# Grafiktablett > Widescreen



## Morpheyz (27. April 2009)

Hi,

erstmal hoffe ich, dass ich hier im richtigen Forum für Grafiktabletts gelandet bin ^^
Also zu meiner Frage:
Ich hab vor mir in nächste Zeit mal mein erstes Grafiktablett anzuschaffen, da ich gehört habe, dass man damit viel besser und präziser arbeiten kann. (z.B. in Photoshop)
Mein Problem ist nun, dass ich einen 26" Breitbildschirm habe. Brauche ich also ein Breitbild-Grafiktablett oder kann ich auch ein 5:4 bzw. 4:3 Tablett nehmen oder verzerrt dann alles?

Hoffe ihr könnt mir helfen =)

Danke schonmal


----------



## Gewürzwiesel (27. April 2009)

Ich hab mein jetziges Tablet (Wacom Bamboo) zuerst an nem "normalen" Monitor verwendet und jetzt an nem Widescreen. Nach nen bissel umgewöhnung gehts wieder ohne Probleme.


----------



## reykjavik (27. April 2009)

In aller Regel solltest du betreffende Einstellungen beim Treiber, bzw. unter Systemsteuerung einstellen können. Im Falle eines GT das nicht die Widescreen größe hätte, würdest du dann halt Fläche in der Höhe verlieren.

Empfehlenswert wäre also schon ein entsprechend großen GT, um keine Fläche auf selbigen zu verschenken.


----------



## Gewürzwiesel (27. April 2009)

Ich mach mir nur eher Sorgen, wenn ich bald noch nen zweiten Widescreen daneben stellen will, dass das dann mit dem GT nicht mehr richtig klappt. Muss mal in dem Treiber schauen, ob man das nur auf einen Bildschirm beschränken kann oder so.


----------



## reykjavik (27. April 2009)

@ gewürzwiesel
Du kannst dann z.B. einstellen, das nur einer der beiden Bildschirme ausgenutzt wird. Ich hatte auch mal nen Beamer an meinem Laptop dran und hab dann damit gearbeitet, allerdings weiß ich nur noch, dass ich nicht beide Bildschirme vernünftig ansteuern konnte. Musste mal schauen, ob du dann damit irgendwie zurecht kommst.


----------



## Gewürzwiesel (27. April 2009)

Aber irgendwie wäre es ja auch sinnlos, wenn ich den zweiten Bildschirm überwiegend für Referenzen in C4D und PS kaufe, und dann bei Verwendung des Tablets den zweiten Monitor abschalten muss. 
Ich glaub ich frag mal bei Wacom nach, wie man das regeln kann.

Edit: habs gefunden. Vielleicht auch für andere Nutzer interessant:
Wenn man im Treiber bei den Stiftoptionen auf Details klickt, kann man aussuchen, auf welchem Monitor sich der Bereich des Tablets bezieht. Man kann auch einen bestimmten Bereich eines Monitors auswählen usw. Wird also kein Problem geben


----------



## reykjavik (27. April 2009)

Bereitgestelltes Material:
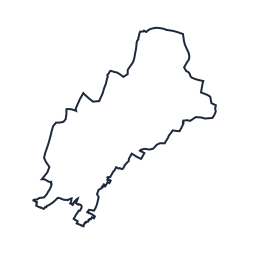 Kota Kediri, Jawa Timur, Indonesia (Albers equal-area conic projection), rotated 97°
{"feature_id": "22746128B79918158306090", "entity_name": "Kota Kediri", "entity_type": "district", "adm_level": 2, "iso_a3": "IDN", "parent_name": "Indonesia", "parent_adm1": "Jawa Timur", "projection": "albers", "projection_center": [112.028, -7.823], "detail": "fine", "context": "isolated", "style": "outline", "palette": "slate", "viewbox_px": 256, "rotation_deg": 97, "n_neighbors": 0, "source": "geoboundaries", "source_scale": "gbopen_adm2", "svg_char_len": 5735}
<svg xmlns="http://www.w3.org/2000/svg" viewBox="0 0 256 256"><g transform="rotate(97 128 128)"><path d="M101.0,42.9L97.9,43.9L96.7,43.7L94.7,43.6L93.2,48.2L86.9,50.2L85.5,53.2L83.8,59.9L76.7,59.5L75.4,59.5L74.3,59.3L73.5,59.2L72.8,59.1L72.2,59.0L72.1,60.3L71.9,62.9L71.7,64.1L71.5,65.6L71.2,67.0L70.9,68.5L70.6,69.6L70.2,70.8L69.7,71.6L69.2,72.2L68.3,72.6L67.3,73.0L66.5,73.6L65.7,74.2L65.1,75.1L64.6,76.4L64.3,77.3L60.9,79.7L55.7,77.5L52.3,75.8L49.1,75.9L45.6,77.2L41.4,79.9L38.3,81.7L35.0,83.0L28.0,84.9L26.6,91.7L26.1,95.5L26.0,99.9L25.9,102.5L25.6,102.9L25.3,103.9L25.2,104.8L25.1,106.2L25.0,107.5L25.0,109.2L25.0,110.6L25.1,111.9L25.3,112.8L25.5,113.9L26.0,115.2L26.4,116.3L26.7,117.1L26.9,117.5L27.0,117.7L27.4,118.4L27.5,118.6L28.1,119.3L28.2,119.6L30.5,121.6L30.5,121.9L30.3,122.2L29.7,123.0L29.5,124.1L29.8,124.2L30.2,124.3L30.3,124.5L30.4,125.2L30.7,126.4L30.8,127.1L30.9,127.7L32.7,128.2L33.4,128.3L34.2,128.3L35.4,128.3L35.9,128.4L36.9,128.8L37.2,128.8L38.0,128.6L38.6,128.5L38.9,128.6L40.2,129.5L40.8,129.6L41.4,129.8L42.3,129.8L42.9,129.7L43.4,129.8L44.3,129.8L45.0,129.7L46.1,129.7L47.8,129.7L49.1,129.7L50.2,129.8L51.1,129.9L52.8,130.0L54.5,130.1L56.6,130.2L58.4,130.3L60.5,130.7L61.8,131.0L63.2,131.6L66.6,133.4L68.8,134.6L69.4,134.9L69.9,135.1L70.4,135.2L71.1,135.3L74.6,134.9L77.8,138.8L75.6,142.7L74.3,145.6L74.2,146.7L74.1,148.0L73.7,150.1L73.6,150.9L73.4,152.2L73.4,152.4L73.6,152.6L74.0,152.9L74.4,153.1L75.7,153.6L76.3,153.8L76.7,154.1L77.1,154.3L77.4,154.7L77.6,154.9L77.9,155.0L78.1,155.0L78.5,154.8L79.4,154.3L81.0,154.7L87.0,155.4L91.2,156.5L96.7,157.4L104.8,159.9L106.1,165.9L103.4,170.4L100.2,174.9L98.8,176.6L101.2,177.6L102.9,178.3L105.3,179.3L105.9,179.5L108.1,180.1L110.0,180.8L111.3,181.1L114.6,182.1L115.7,182.2L116.2,182.0L117.3,181.6L117.2,181.9L116.4,185.8L116.3,188.2L116.8,191.4L121.9,190.8L126.9,191.0L129.8,192.9L131.0,196.7L131.4,200.0L135.1,202.5L140.3,203.4L146.2,204.0L152.7,205.0L157.3,205.9L162.2,207.0L167.8,207.7L171.6,205.4L176.2,201.3L181.1,202.4L182.6,203.1L189.1,207.1L189.4,207.3L189.3,206.2L188.9,205.9L188.8,205.5L189.4,204.1L189.4,203.8L190.6,201.0L191.0,199.9L191.0,199.0L191.0,198.6L190.8,197.7L191.8,197.7L192.5,197.7L193.0,197.5L193.1,197.0L195.2,197.2L196.5,197.6L198.2,198.2L200.0,199.0L201.4,199.7L203.6,200.5L204.8,201.3L207.1,202.9L208.3,207.5L210.1,209.7L210.2,210.8L210.9,213.0L211.4,213.1L211.5,212.6L212.1,211.4L212.8,209.8L212.6,209.7L212.8,209.2L214.1,209.6L214.9,209.6L215.0,209.4L215.5,209.6L216.4,209.5L217.8,205.0L217.4,204.7L217.9,203.7L218.2,202.9L218.3,202.6L218.6,201.8L217.4,201.0L216.4,200.5L216.6,199.9L216.7,199.7L216.1,199.2L215.1,198.8L214.3,197.3L214.0,196.9L213.5,196.3L211.3,193.7L210.1,192.6L207.8,190.7L205.9,189.2L205.9,188.0L206.1,186.2L206.7,184.7L207.1,182.0L207.0,181.4L206.9,181.0L206.7,180.2L206.7,179.9L206.9,179.4L207.0,179.0L206.9,178.8L205.8,177.6L205.7,177.2L205.4,176.7L204.8,175.7L204.7,175.4L208.9,175.6L209.8,176.2L210.4,175.1L210.6,174.5L211.1,173.6L210.0,173.0L209.5,173.3L207.2,172.0L205.8,170.9L205.3,170.5L205.1,170.2L204.5,169.7L204.1,169.2L204.7,169.3L206.2,169.8L207.4,170.0L208.9,170.6L209.0,170.3L209.6,169.2L210.2,167.8L209.6,167.3L210.4,165.0L211.8,164.3L213.0,164.5L215.2,165.3L216.1,165.8L216.1,166.0L216.0,166.4L216.0,166.7L216.2,167.0L217.1,167.3L218.8,168.1L219.9,168.8L220.4,169.0L222.1,169.7L223.2,170.1L223.9,170.5L224.8,170.9L225.7,169.0L225.8,169.0L226.2,167.7L226.3,167.5L226.7,166.6L228.8,167.3L229.2,166.1L229.3,166.2L230.2,162.5L230.4,162.6L230.5,162.2L231.0,160.2L230.2,160.0L229.9,160.0L229.5,160.1L227.6,159.4L227.3,159.2L227.5,158.6L226.2,158.2L226.3,157.6L226.1,157.3L226.0,157.1L226.0,156.6L225.8,156.2L225.6,156.0L225.1,156.1L224.8,156.0L224.1,156.0L223.7,155.6L223.8,155.2L223.0,154.9L222.9,154.3L223.0,153.7L222.2,153.5L222.1,153.4L221.1,153.0L221.7,151.1L221.8,150.8L220.7,150.4L220.0,150.1L219.9,150.1L219.7,150.7L219.3,151.5L219.0,151.3L218.2,153.1L217.6,154.7L216.9,156.2L216.6,156.7L217.1,156.9L216.5,158.2L213.9,156.6L214.2,151.7L211.7,150.6L207.7,149.5L200.1,148.7L197.4,150.7L192.9,149.6L190.5,146.4L189.8,145.9L189.8,146.0L189.5,146.5L189.3,146.3L188.7,146.1L188.2,145.7L187.3,145.4L186.9,145.2L187.3,144.2L188.5,144.3L188.7,144.0L188.4,143.9L188.5,143.5L187.8,143.1L184.2,141.6L185.0,139.8L183.8,139.2L182.3,138.8L181.9,139.7L181.9,139.8L182.0,140.3L182.2,140.8L181.9,142.2L180.2,141.4L179.6,142.4L179.3,142.2L179.1,141.6L179.1,141.1L179.1,140.7L179.1,140.4L178.7,139.8L178.7,139.6L178.3,139.4L178.0,139.4L177.1,139.0L175.8,138.4L174.7,138.0L173.9,137.7L173.2,137.4L172.4,136.7L171.9,136.4L170.9,135.9L168.3,134.9L169.3,132.7L169.3,132.2L168.8,131.4L169.5,129.2L169.4,128.7L169.2,128.4L169.0,128.2L168.8,128.1L168.5,127.9L168.0,127.7L166.9,127.2L166.6,127.0L166.2,126.9L165.9,126.9L165.6,126.9L165.4,126.7L165.2,126.6L165.0,126.3L164.7,126.2L164.4,126.1L164.1,125.8L163.5,125.5L162.9,125.0L162.7,124.9L162.4,124.7L162.2,124.4L161.8,124.2L161.1,123.5L160.7,123.3L160.0,123.3L159.2,123.4L157.9,123.1L157.5,123.0L156.8,122.7L155.8,122.3L155.0,121.9L154.1,121.6L153.6,121.4L153.0,121.1L153.4,120.3L153.7,119.7L154.2,118.4L154.5,118.0L154.9,117.1L155.1,116.6L155.5,115.8L155.8,114.9L156.7,112.4L156.9,111.7L157.1,111.3L155.6,110.6L150.9,108.7L150.5,109.7L149.8,111.4L149.6,112.1L149.5,112.4L149.4,112.8L149.1,113.4L148.2,112.8L146.7,109.2L146.7,103.8L145.4,100.4L141.3,97.6L139.3,94.6L138.7,89.6L137.1,89.1L133.1,87.2L132.4,87.0L131.4,86.8L130.3,86.4L129.1,85.6L127.7,84.8L124.9,83.3L124.9,83.2L125.0,82.1L125.0,78.4L124.9,77.4L124.9,76.5L121.1,74.9L120.9,74.9L116.7,73.5L116.3,73.5L116.2,74.2L115.9,74.2L114.7,74.1L113.9,74.0L113.7,72.6L113.1,70.7L113.3,67.1L109.0,62.2L108.6,57.0L109.2,52.6L107.7,45.4L104.6,43.9L101.0,42.9Z" fill="none" stroke="#1e293b" stroke-width="2"/></g></svg>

Gestellte Aufgabe A: Fassen Sie die Forendiskussion über Grafiktabletts an Breitbildschirmen in zwei Sätzen zusammen.
Gestellte Aufgabe B: Geben Sie aus der Forendiskussion alles von „## Morpheyz (27.“ bis hinunter zu „mir helfen =)“ wortgetreu wieder.

Korrekte Lösung A: Ein Nutzer mit einem 26-Zoll-Breitbildschirm fragt, ob er ein Breitbild-Grafiktablett braucht oder ob bei einem Tablett im Format 5:4 bzw. 4:3 alles verzerrt. Die Antworten reichen vom Hinweis, dass man sich nach kurzer Umgewöhnung auch an einem Widescreen zurechtfindet, über die Empfehlung eines entsprechend großen Tabletts, um keine Fläche in der Höhe zu verlieren, bis zu der Feststellung, dass man im Treiber unter den Stiftoptionen bei Details auswählen kann, auf welchen Monitor oder Monitorbereich sich das Tablett bezieht.

Korrekte Lösung B:
## Morpheyz (27. April 2009)

Hi,

erstmal hoffe ich, dass ich hier im richtigen Forum für Grafiktabletts gelandet bin ^^
Also zu meiner Frage:
Ich hab vor mir in nächste Zeit mal mein erstes Grafiktablett anzuschaffen, da ich gehört habe, dass man damit viel besser und präziser arbeiten kann. (z.B. in Photoshop)
Mein Problem ist nun, dass ich einen 26" Breitbildschirm habe. Brauche ich also ein Breitbild-Grafiktablett oder kann ich auch ein 5:4 bzw. 4:3 Tablett nehmen oder verzerrt dann alles?

Hoffe ihr könnt mir helfen =)